# What you should do
Within the listing that follows, state how many lines include the word "Profile"; write only that number.

# Available data
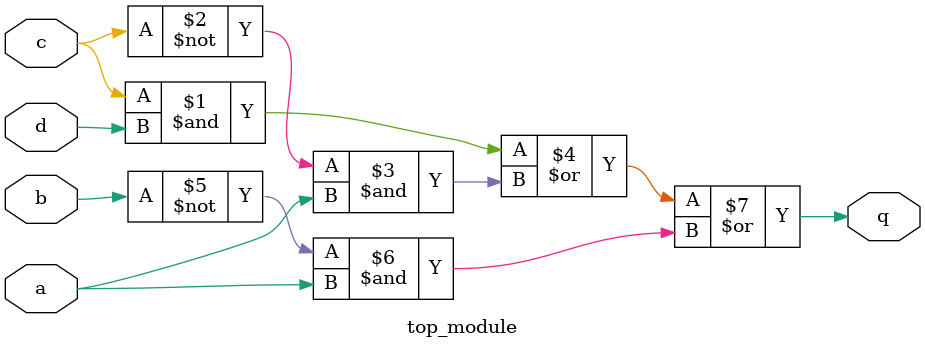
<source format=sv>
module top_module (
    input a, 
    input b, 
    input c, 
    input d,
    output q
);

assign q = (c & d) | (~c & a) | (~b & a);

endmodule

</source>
==
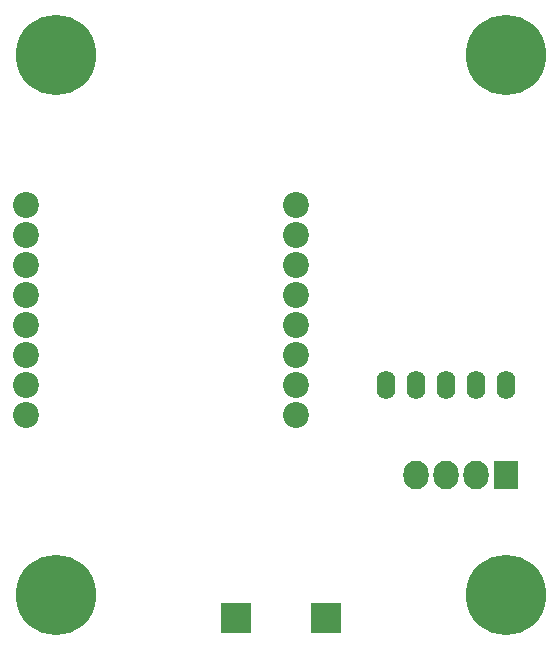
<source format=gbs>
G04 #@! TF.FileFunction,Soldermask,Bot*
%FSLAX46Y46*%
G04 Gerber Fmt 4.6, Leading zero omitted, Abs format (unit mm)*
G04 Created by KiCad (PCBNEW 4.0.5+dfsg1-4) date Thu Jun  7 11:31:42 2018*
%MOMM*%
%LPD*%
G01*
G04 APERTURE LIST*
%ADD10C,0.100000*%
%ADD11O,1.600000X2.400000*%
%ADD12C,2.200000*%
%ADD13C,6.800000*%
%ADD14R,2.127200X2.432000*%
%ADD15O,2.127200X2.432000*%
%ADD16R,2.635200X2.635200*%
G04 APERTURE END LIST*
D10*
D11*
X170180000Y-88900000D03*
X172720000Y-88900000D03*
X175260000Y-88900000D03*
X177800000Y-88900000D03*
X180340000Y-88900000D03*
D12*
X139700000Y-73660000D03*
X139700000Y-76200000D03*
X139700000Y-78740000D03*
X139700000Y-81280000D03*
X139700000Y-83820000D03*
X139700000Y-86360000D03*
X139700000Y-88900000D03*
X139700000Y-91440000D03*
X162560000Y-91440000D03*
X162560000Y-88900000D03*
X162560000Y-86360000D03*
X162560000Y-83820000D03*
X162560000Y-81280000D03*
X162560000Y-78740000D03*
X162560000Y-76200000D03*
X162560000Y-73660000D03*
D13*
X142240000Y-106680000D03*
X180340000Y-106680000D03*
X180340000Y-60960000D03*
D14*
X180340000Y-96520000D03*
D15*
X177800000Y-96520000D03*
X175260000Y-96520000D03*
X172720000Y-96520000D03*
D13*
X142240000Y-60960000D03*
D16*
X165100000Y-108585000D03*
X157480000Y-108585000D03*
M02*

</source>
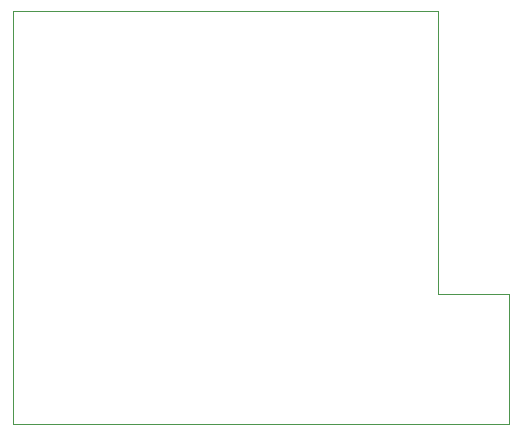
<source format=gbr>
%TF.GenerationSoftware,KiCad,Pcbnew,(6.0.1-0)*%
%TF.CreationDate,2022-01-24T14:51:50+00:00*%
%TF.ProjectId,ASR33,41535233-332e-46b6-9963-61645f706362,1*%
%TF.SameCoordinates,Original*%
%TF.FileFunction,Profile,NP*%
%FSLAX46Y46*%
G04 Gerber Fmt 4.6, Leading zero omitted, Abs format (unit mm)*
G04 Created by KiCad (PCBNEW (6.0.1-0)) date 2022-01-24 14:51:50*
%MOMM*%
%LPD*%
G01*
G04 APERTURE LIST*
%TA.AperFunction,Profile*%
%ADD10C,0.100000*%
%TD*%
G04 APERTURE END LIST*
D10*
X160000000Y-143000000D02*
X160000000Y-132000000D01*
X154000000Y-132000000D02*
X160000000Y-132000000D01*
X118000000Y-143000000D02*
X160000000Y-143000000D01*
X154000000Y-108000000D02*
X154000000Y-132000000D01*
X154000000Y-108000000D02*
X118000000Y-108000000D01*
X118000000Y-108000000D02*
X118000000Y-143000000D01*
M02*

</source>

# Answer box
2